I followed Bea's recipe and made then some egg food this evening and the girls absolutely loved it  even Georgie who usually does not partake in these things couldn't resist  I loved watching them sitting together enjoying so I thought I would share 

















Look at how close they got and Georgie didn't freak out 








A little head scratch for being such a good girl I think she even smiled


----------



## birdieness (Jul 28, 2007)

ohh that looks good. mm off to find that recipe and make some tomorrow if i have all the stuff


----------



## xxxSpikexxx (Jul 30, 2007)

Wow that is some good egg food. Now I want to find the recipe too


----------



## Bea (Jul 26, 2007)

I don't think that recipe can fail!!  Where's Ollie though, chasing Pepper?


----------



## Laura (Jul 30, 2007)

Bea said:


> Where's Ollie though, chasing Pepper?


Its weird he took a bite then he left  I thought he would love it but he didn't seem to interested but the girls they loved it 

Bea I wanted to ask you how often do you give it to them?


----------



## Bea (Jul 26, 2007)

laurago said:


> Bea I wanted to ask you how often do you give it to them?
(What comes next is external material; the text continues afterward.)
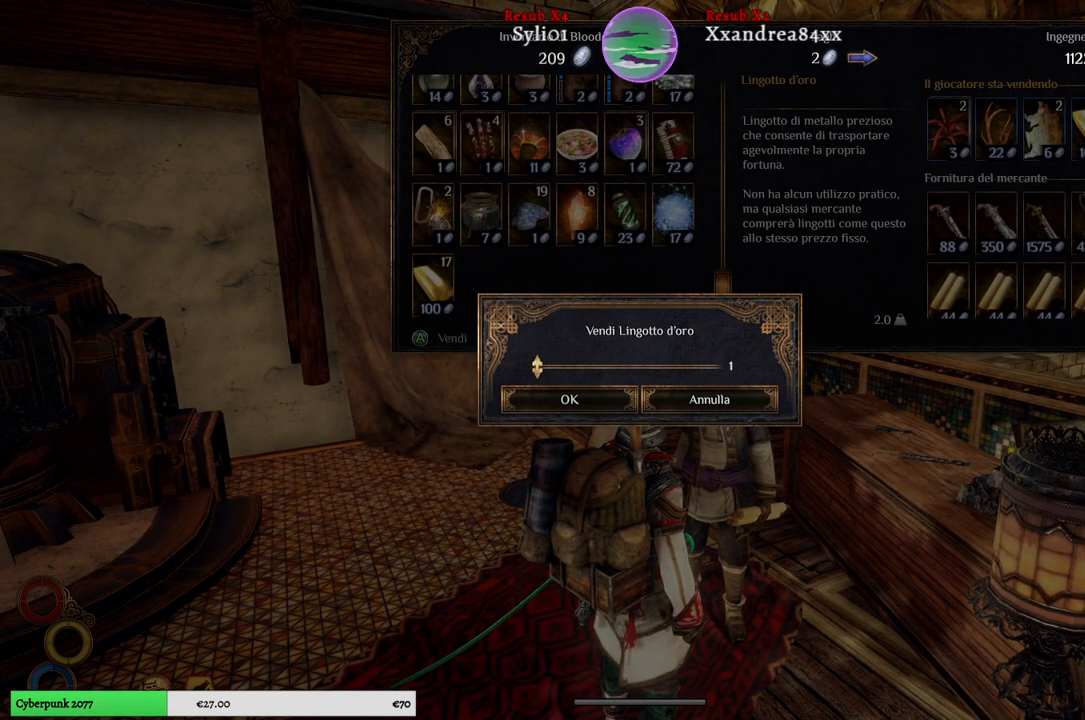
{"buttons": [], "left_stick": "center", "right_stick": "center", "events": [[167, "left_stick", "right"], [383, "left_stick", "center"]]}
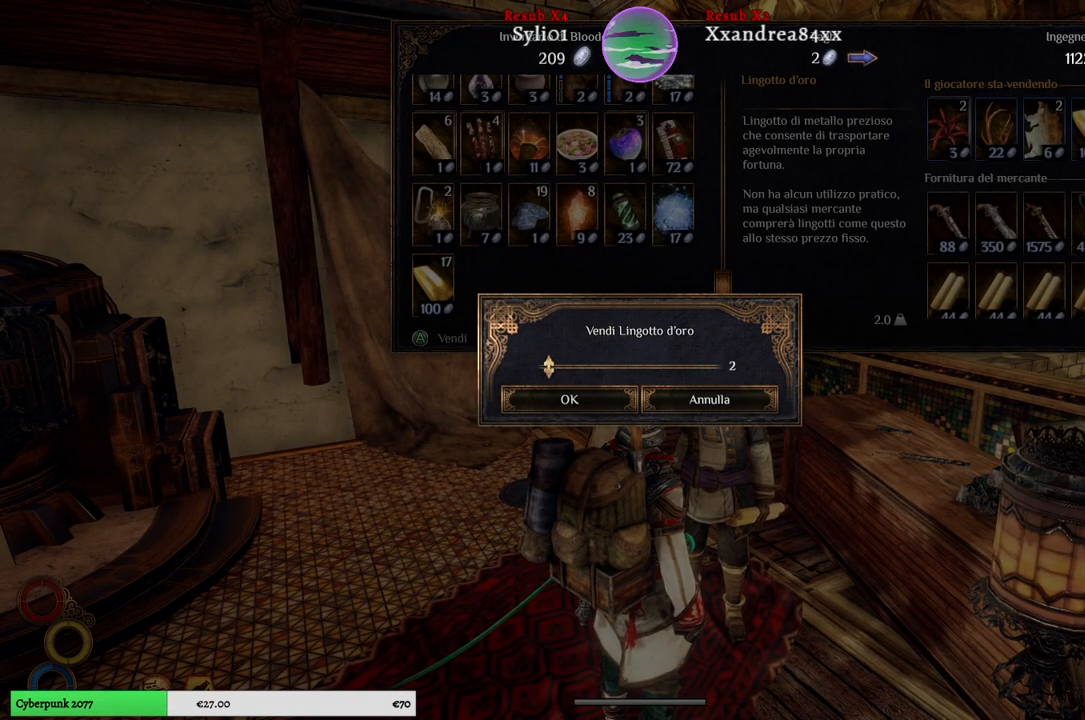
{"buttons": [], "left_stick": "right", "right_stick": "center", "events": [[450, "left_stick", "right"]]}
Not very often, only because i can rarely be bothered to make it though.  You could give it to them weekly if they like it. Making it with just one egg at a time would mean not a lot would go to waste.


----------



## Laura (Jul 30, 2007)

Yeah I made it with two eggs and it seemed like alot, I will use only one next time


----------



## Aly (Jul 30, 2007)

Yup- it was a success here too! I used two eggs and none was wasted..too many kids..lol

Laura, the pics are great! Georgie looks like she's smiling in all those pics! Maybe food is the way to her heart! lol


----------



## Laura (Jul 30, 2007)

Did your love it as much as mine did 

I think your right maybe food is the way to her heart because soon as the food was gone Hollie tried to sit beside her Georgie starting biting at her and wouldn't stop till Hollie moved away  she is such a meany sometimes


----------



## Aly (Jul 30, 2007)

Yup-they sure did! They ussually go right for fresh foods like hotcakes but I think this one was a favorite. I used cornmeal instead of bread crumbs though..didn't have the bread I wanted to use.


----------



## Rosie (Aug 27, 2007)

They look like they are really enjoying that, and you've got a great picture of Georgie too -smiling! I cooked an omelette for Willow once and she really enjoyed it.


----------



## Mossybird (Jan 3, 2008)

I made that recipe for Sunny and she loved it! Cute pics.


----------



## **TielHeart** (Jan 3, 2008)

Looks like a good recipe! I will make it sometime.


----------